Exactly the lines from the start of the entries through the line with "exposure_s: 1/561" are required in the output, with no pictures among them.
══════
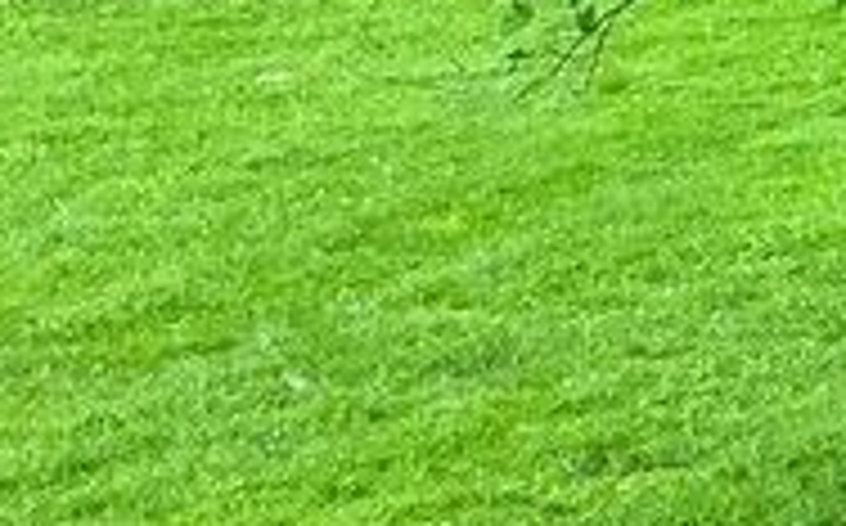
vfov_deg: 8.0
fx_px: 3731
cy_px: 9
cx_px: 2200
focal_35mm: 162
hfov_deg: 10.6
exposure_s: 1/120
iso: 25
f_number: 1.8
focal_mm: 3
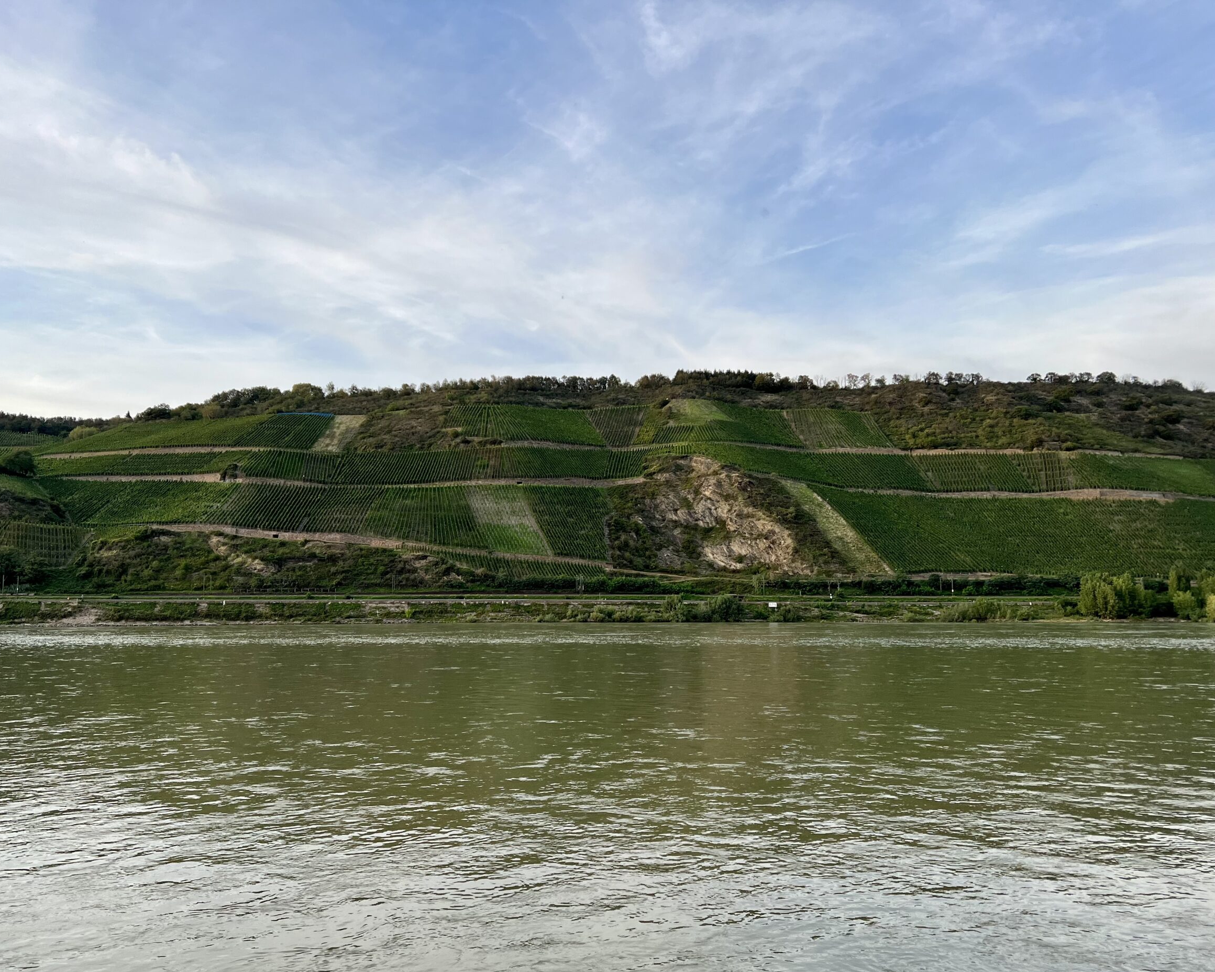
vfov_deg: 51.5
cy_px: 502
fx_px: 1007
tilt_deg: +5.8
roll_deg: +1.4
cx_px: 545
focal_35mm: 28
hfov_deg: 62.1
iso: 50
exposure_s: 1/561
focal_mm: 5.7
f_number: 1.5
══════
> [Task response]
vfov_deg: 8.0
fx_px: 3731
cy_px: 9
cx_px: 2200
focal_35mm: 162
hfov_deg: 10.6
exposure_s: 1/120
iso: 25
f_number: 1.8
focal_mm: 3
vfov_deg: 51.5
cy_px: 502
fx_px: 1007
tilt_deg: +5.8
roll_deg: +1.4
cx_px: 545
focal_35mm: 28
hfov_deg: 62.1
iso: 50
exposure_s: 1/561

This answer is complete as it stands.